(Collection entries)
---+---

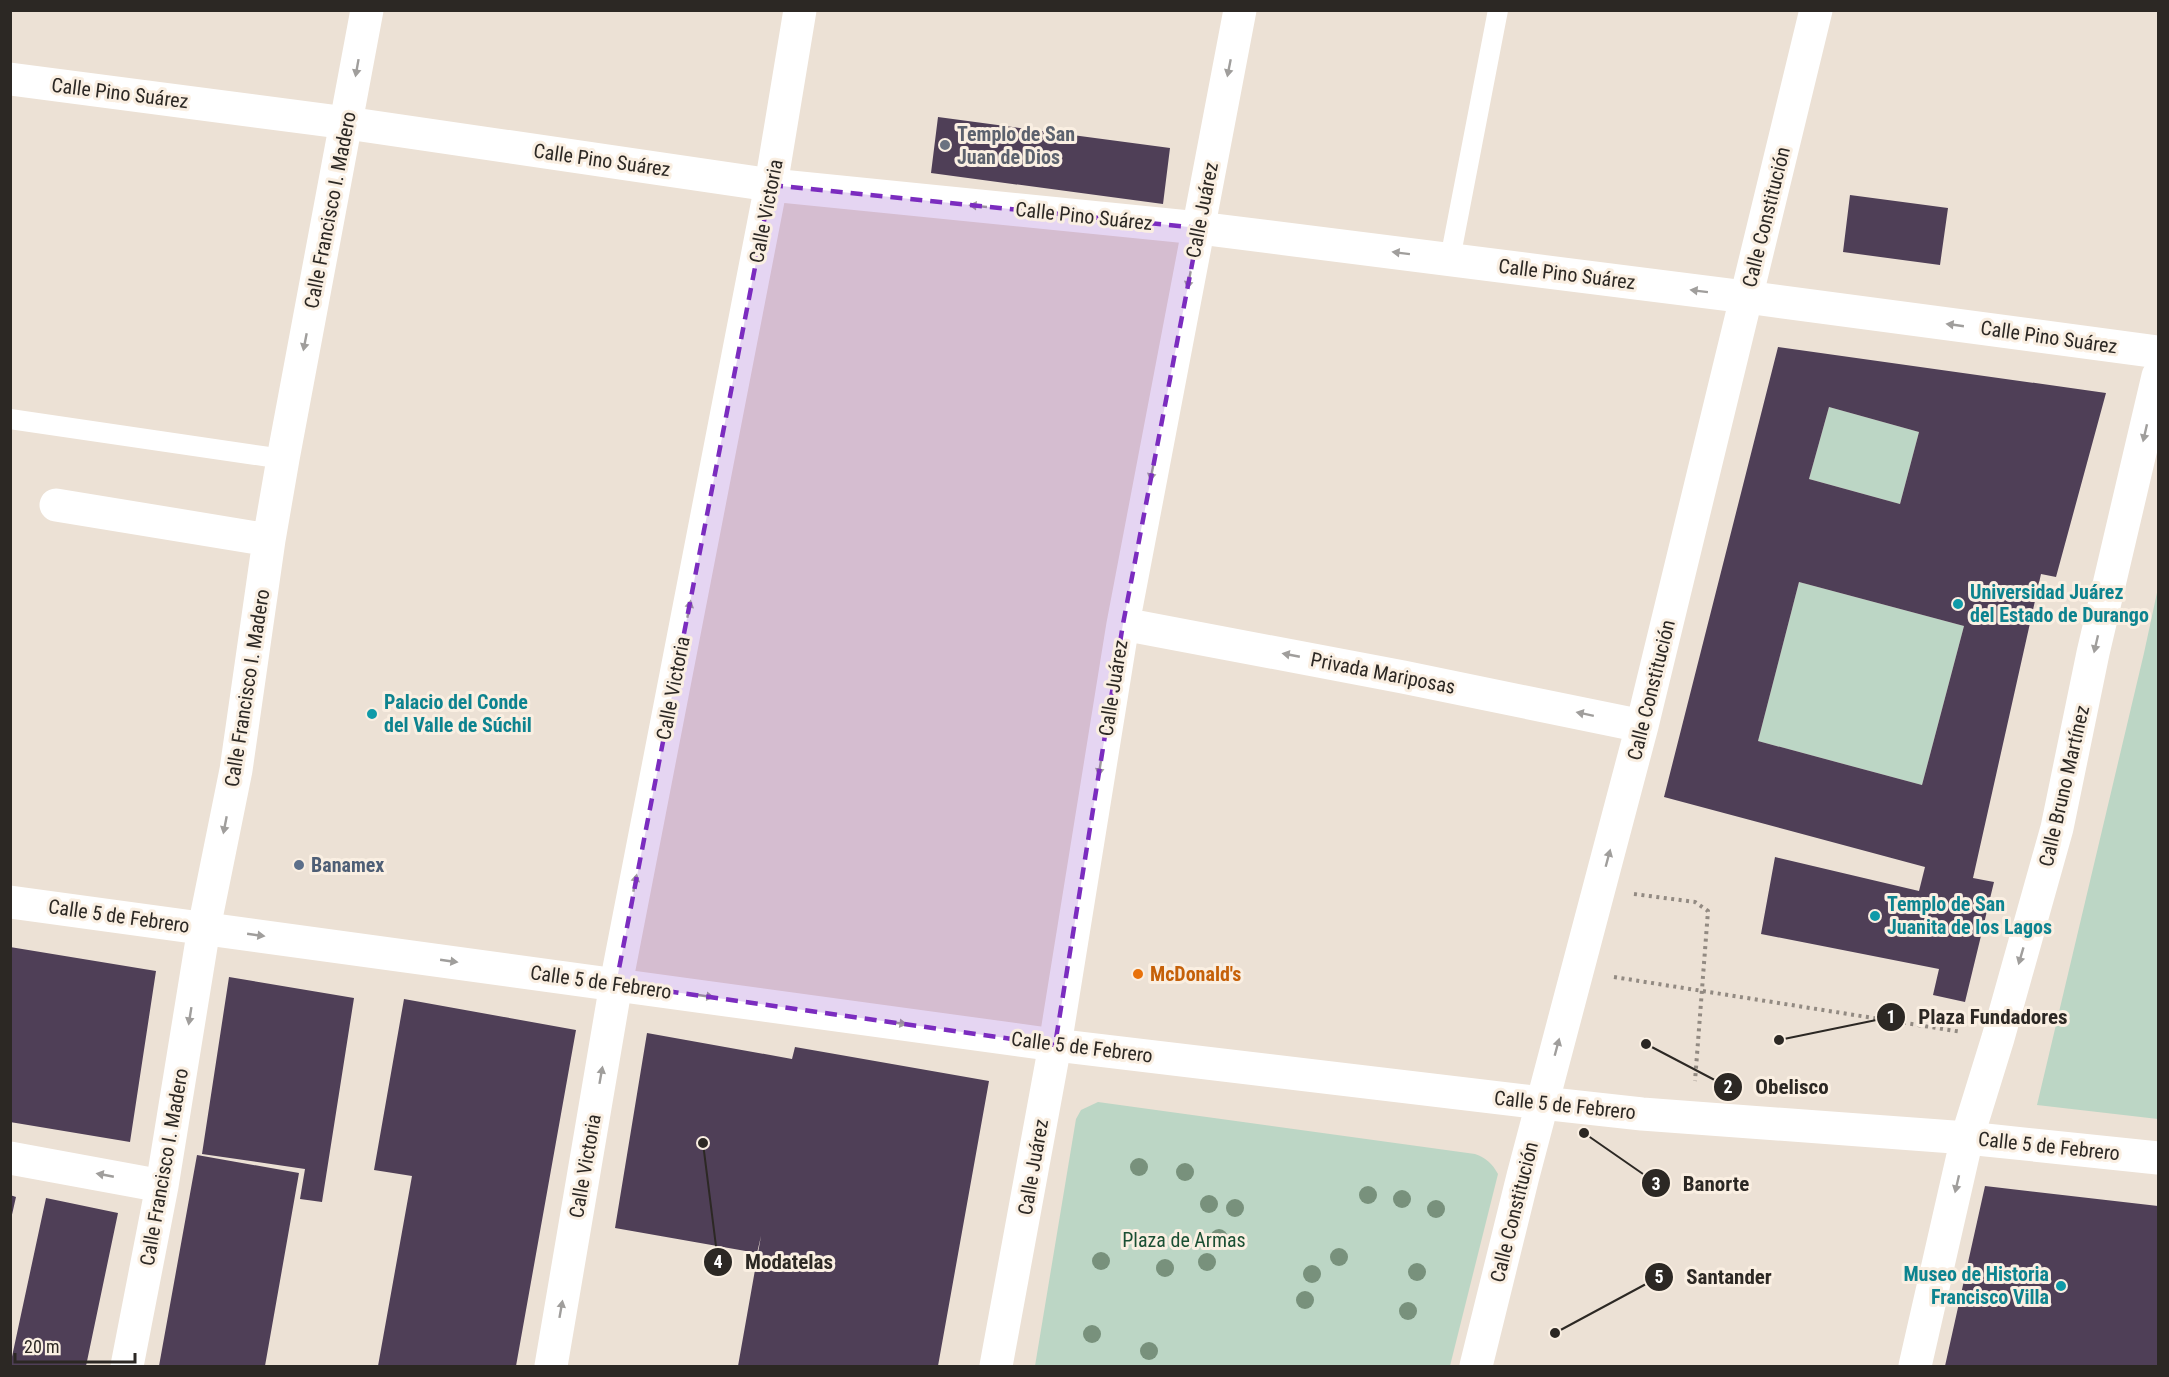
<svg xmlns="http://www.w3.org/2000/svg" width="2169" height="1377" viewBox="0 0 2169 1377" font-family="'Roboto Condensed',sans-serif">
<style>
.green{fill:#bcd6c5}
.building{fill:#4f3f57;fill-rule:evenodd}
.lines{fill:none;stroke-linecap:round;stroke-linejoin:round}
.path{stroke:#928a82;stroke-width:4;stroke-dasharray:3 4.5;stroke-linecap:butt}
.lane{stroke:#fff;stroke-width:20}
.street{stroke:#fff;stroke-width:33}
.secondary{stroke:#fff;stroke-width:33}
.tree{fill:#78917c}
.oneway{fill:#a09e9c}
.marked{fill:#7b2cbf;fill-opacity:0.2;stroke:#7b2cbf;stroke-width:4.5;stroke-dasharray:12 8;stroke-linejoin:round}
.worship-dot{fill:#6b7280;stroke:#faefe2;stroke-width:2}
.culture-dot{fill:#0f9aa8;stroke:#faefe2;stroke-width:2}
.service-dot{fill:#5c6f8a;stroke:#faefe2;stroke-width:2}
.food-dot{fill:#e8710a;stroke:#faefe2;stroke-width:2}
.labels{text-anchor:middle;stroke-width:6;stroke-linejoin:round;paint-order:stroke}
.street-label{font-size:20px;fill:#2c2824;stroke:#faefe2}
.worship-label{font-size:20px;font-weight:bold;fill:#5b616d;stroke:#faefe2;text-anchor:start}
.culture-label{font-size:20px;font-weight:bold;fill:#0d838f;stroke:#faefe2;text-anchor:start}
.service-label{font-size:20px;font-weight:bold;fill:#4e5e75;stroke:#faefe2;text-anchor:start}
.food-label{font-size:20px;font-weight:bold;fill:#c56008;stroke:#faefe2;text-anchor:start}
.park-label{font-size:20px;fill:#1a4f33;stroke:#faefe2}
.leader{fill:none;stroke:#2c2824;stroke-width:2}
.callout-dot{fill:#2c2824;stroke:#faefe2;stroke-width:2}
.mark-label{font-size:18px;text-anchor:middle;font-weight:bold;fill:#fff}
.callout-label{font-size:21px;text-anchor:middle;font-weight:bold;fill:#2c2824;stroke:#faefe2;stroke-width:6;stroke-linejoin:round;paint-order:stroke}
</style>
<rect width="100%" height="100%" fill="#ece1d5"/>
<path class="green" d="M1829 407 1919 432 1900 504 1809 479Z
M1799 582 1964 626 1922 785 1758 741Z
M2158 588V1119L2037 1105 2144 653Z
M1098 1102 1475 1154C1486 1158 1492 1163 1498 1174L1450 1366H1035L1076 1119 1081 1110Z"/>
<path class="building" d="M938 117 1170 148 1163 204 931 173Z
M1850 195 1948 208 1940 265 1843 252Z
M1778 347 2106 393 2056 577 2041 574 1973 878 1994 882 1965 1002 1933 995 1939 969 1761 934 1775 857 1919 891 1925 867 1664 797ZM1829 407 1919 432 1900 504 1809 479ZM1799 582 1964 626 1922 785 1758 741Z
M10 947 156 971 130 1142 10 1122Z
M229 977 354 998 322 1202 300 1199 305 1169 202 1154Z
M404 999 576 1030 516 1366H378L412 1176 374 1170Z
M647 1033 792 1059 795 1047 989 1081 938 1366H738L761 1236 757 1253 615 1228Z
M197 1155 299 1173 265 1366H159Z
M1985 1186 2158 1206V1366H1945Z
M10 1195 16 1197 11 1219H10Z
M46 1198 118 1213 86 1366H10Z"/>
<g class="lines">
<path class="path" d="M1634 894 1695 902 1708 911 1695 1081
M1614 977 1962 1032"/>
<path class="lane" d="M1450 259 1498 10
M10 419 283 459"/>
<path class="street" d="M56 505 269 540
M1123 624 1403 677 1642 726
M10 1158 162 1186
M127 1366 162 1186 204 928 236 770 269 540 283 459 367 10
M551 1366 616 984 771 185 800 10
M996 1366 1055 1045 1123 624 1240 10
M1476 1366 1523 1176 1642 726 1816 10
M1915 1366 1967 1138 1998 1038 2057 828 2093 653 2158 376"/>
<path class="secondary" d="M10 79 347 123 771 185 1199 228 1746 297 2158 352
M10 902 1055 1045 1542 1103 1642 1114 1967 1138 2158 1158"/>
</g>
<g class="tree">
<circle cx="1139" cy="1167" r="9"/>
<circle cx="1185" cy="1172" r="9"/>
<circle cx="1368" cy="1195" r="9"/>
<circle cx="1402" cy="1199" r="9"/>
<circle cx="1209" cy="1204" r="9"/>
<circle cx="1235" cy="1208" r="9"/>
<circle cx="1436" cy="1209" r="9"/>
<circle cx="1219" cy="1238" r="9"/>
<circle cx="1339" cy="1257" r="9"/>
<circle cx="1101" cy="1261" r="9"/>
<circle cx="1207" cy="1262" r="9"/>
<circle cx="1165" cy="1268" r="9"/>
<circle cx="1417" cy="1272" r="9"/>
<circle cx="1312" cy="1274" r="9"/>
<circle cx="1305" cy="1300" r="9"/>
<circle cx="1408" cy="1311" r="9"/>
<circle cx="1092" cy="1334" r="9"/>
<circle cx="1149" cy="1351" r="9"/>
</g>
<defs><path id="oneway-solid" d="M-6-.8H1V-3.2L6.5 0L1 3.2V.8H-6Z" transform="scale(1.5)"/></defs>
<g class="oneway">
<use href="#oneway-solid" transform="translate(357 68) rotate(100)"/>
<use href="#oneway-solid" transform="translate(1229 68) rotate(101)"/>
<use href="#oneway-solid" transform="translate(978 206) rotate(-174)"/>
<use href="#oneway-solid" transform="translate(1401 253) rotate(-173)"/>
<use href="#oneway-solid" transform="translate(1189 280) rotate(101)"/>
<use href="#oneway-solid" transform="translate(1699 291) rotate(-173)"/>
<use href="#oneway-solid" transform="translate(1955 325) rotate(-172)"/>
<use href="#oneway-solid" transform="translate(305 342) rotate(101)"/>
<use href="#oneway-solid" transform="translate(2145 433) rotate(103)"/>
<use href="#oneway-solid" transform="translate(1152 472) rotate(101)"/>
<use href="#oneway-solid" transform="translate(689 609) rotate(-79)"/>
<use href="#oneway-solid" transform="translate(2096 644) rotate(103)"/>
<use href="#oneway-solid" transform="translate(1291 655) rotate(-169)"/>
<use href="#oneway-solid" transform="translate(1585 714) rotate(-168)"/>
<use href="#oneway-solid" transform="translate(1100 767) rotate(99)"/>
<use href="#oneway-solid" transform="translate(225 825) rotate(101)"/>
<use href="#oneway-solid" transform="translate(1608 858) rotate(-75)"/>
<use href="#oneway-solid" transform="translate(635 883) rotate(-79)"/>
<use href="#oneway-solid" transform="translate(256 935) rotate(8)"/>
<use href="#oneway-solid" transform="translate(2021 956) rotate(106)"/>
<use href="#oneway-solid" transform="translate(449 961) rotate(8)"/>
<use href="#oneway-solid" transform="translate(705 996) rotate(8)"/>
<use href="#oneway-solid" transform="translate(190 1016) rotate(99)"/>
<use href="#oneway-solid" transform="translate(898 1023) rotate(8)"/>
<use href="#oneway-solid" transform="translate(1557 1047) rotate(-75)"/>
<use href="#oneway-solid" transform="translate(601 1075) rotate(-80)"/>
<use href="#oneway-solid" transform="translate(105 1175) rotate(-169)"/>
<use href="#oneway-solid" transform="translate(1957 1184) rotate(103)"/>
<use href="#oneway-solid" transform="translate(561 1309) rotate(-80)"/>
</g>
<path class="marked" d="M771 185 1199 228 1123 624 1055 1045 616 984Z"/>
<circle class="worship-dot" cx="945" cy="145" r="6"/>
<g class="culture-dot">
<circle cx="1958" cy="604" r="6"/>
<circle cx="372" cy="714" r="6"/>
<circle cx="1875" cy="916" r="6"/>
<circle cx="2061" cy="1286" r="6"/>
</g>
<circle class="service-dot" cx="299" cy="865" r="6"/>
<circle class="food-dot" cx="1138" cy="974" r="6"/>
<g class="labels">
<g class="street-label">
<text transform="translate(120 93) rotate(7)" y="7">Calle Pino Suárez</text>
<text transform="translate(602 160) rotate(8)" y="7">Calle Pino Suárez</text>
<text transform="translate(330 210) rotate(-79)" y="7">Calle Francisco I. Madero</text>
<text transform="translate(1202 210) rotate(-79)" y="7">Calle Juárez</text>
<text transform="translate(766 211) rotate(-79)" y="7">Calle Victoria</text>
<text transform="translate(1084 216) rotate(6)" y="7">Calle Pino Suárez</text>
<text transform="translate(1766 217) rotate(-76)" y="7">Calle Constitución</text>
<text transform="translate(1567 274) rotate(7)" y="7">Calle Pino Suárez</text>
<text transform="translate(2049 337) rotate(8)" y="7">Calle Pino Suárez</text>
<text transform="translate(1383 673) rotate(11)" y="7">Privada Mariposas</text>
<text transform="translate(247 688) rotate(-81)" y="7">Calle Francisco I. Madero</text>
<text transform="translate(673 688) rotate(-79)" y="7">Calle Victoria</text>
<text transform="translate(1113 688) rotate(-81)" y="7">Calle Juárez</text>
<text transform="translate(1651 690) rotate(-76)" y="7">Calle Constitución</text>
<text transform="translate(2064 786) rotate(-77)" y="7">Calle Bruno Martínez</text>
<text transform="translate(119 916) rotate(8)" y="7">Calle 5 de Febrero</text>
<text transform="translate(601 982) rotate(8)" y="7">Calle 5 de Febrero</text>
<text transform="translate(1082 1047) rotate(7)" y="7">Calle 5 de Febrero</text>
<text transform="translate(1565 1105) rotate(6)" y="7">Calle 5 de Febrero</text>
<text transform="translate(2049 1146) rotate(6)" y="7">Calle 5 de Febrero</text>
<text transform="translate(585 1166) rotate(-80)" y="7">Calle Victoria</text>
<text transform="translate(164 1167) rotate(-80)" y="7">Calle Francisco I. Madero</text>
<text transform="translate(1033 1167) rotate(-80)" y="7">Calle Juárez</text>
<text transform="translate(1514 1212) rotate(-76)" y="7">Calle Constitución</text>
</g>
<g class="worship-label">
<text x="957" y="141">Templo de San<tspan x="957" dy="23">Juan de Dios</tspan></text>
</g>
<g class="culture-label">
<text x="1970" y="599">Universidad Juárez<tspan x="1970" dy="23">del Estado de Durango</tspan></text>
<text x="384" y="709">Palacio del Conde<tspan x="384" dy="23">del Valle de Súchil</tspan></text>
<text x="1887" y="911">Templo de San<tspan x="1887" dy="23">Juanita de los Lagos</tspan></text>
<text x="2049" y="1281" text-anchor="end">Museo de Historia<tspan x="2049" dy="23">Francisco Villa</tspan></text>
</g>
<g class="service-label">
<text x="311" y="872">Banamex</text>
</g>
<g class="food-label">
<text x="1150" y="981">McDonald's</text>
</g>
<g class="park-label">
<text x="1184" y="1247">Plaza de Armas</text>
</g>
</g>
<path class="leader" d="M1779 1040L1891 1017M1646 1044L1728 1087M1584 1133L1656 1183M703 1143L718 1262M1555 1333L1659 1277"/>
<g class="callout-dot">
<circle cx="1779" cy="1040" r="6"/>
<circle cx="1646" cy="1044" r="6"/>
<circle cx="1584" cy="1133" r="6"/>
<circle cx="703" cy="1143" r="6"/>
<circle cx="1555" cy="1333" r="6"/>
<circle cx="1891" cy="1017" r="15"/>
<circle cx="1728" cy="1087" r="15"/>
<circle cx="1656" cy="1183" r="15"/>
<circle cx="718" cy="1262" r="15"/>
<circle cx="1659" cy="1277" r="15"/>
</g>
<g class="mark-label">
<text x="1891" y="1023">1</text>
<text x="1728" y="1093">2</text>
<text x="1656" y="1190">3</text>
<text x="718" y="1268">4</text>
<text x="1659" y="1283">5</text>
</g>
<g class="callout-label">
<text x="1993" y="1024">Plaza Fundadores</text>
<text x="1792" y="1094">Obelisco</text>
<text x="1716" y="1191">Banorte</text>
<text x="789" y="1269">Modatelas</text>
<text x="1729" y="1284">Santander</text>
</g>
<rect width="2169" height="1377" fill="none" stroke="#2c2824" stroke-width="24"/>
<path d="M15 1353v9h120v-9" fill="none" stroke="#2c2824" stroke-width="3"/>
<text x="24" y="1353" font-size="18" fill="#2c2824" stroke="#faefe2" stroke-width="4.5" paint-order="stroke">20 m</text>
</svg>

---+---

• **What is needed**
Copy whichever lines above contain the string "linecap".

• **Written solution**
.lines{fill:none;stroke-linecap:round;stroke-linejoin:round}
.path{stroke:#928a82;stroke-width:4;stroke-dasharray:3 4.5;stroke-linecap:butt}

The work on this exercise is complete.